### [TASK GOAL]
Where the string "Политика" occurs in a line of the data below, that line should be copied.

(LISTED RECORDS Opens)

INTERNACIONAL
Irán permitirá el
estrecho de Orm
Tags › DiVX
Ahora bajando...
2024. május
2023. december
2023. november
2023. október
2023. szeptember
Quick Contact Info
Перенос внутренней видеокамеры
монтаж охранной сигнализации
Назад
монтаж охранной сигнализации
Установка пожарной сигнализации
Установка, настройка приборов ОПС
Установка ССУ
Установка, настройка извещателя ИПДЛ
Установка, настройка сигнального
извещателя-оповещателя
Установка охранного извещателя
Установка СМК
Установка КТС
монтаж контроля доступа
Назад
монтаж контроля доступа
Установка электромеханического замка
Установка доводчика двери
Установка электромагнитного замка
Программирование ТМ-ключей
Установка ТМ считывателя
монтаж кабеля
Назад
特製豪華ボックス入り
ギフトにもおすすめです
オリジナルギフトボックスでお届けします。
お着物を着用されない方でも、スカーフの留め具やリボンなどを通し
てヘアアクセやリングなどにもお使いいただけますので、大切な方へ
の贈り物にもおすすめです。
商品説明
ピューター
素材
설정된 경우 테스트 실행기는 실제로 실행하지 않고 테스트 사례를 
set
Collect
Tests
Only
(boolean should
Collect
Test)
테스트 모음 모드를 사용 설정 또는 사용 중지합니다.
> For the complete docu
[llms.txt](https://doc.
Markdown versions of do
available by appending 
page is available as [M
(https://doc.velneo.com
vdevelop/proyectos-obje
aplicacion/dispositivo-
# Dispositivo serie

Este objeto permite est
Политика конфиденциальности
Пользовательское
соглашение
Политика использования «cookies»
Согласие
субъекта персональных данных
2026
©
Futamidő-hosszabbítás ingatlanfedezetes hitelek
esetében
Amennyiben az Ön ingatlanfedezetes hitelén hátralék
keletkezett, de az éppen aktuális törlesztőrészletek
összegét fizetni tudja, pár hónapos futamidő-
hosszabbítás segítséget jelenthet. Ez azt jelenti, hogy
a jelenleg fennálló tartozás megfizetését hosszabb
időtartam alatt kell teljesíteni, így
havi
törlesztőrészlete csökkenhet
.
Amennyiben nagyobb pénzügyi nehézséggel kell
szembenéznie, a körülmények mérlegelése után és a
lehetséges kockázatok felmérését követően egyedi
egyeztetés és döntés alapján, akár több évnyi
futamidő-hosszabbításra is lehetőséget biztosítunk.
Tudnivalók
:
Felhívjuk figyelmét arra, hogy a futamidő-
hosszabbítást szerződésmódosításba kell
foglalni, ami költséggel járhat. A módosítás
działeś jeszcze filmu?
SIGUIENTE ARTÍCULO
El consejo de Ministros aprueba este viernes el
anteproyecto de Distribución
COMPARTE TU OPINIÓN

(LISTED RECORDS Closes)

### [WRITTEN REPLY]
Политика конфиденциальности
Политика использования «cookies»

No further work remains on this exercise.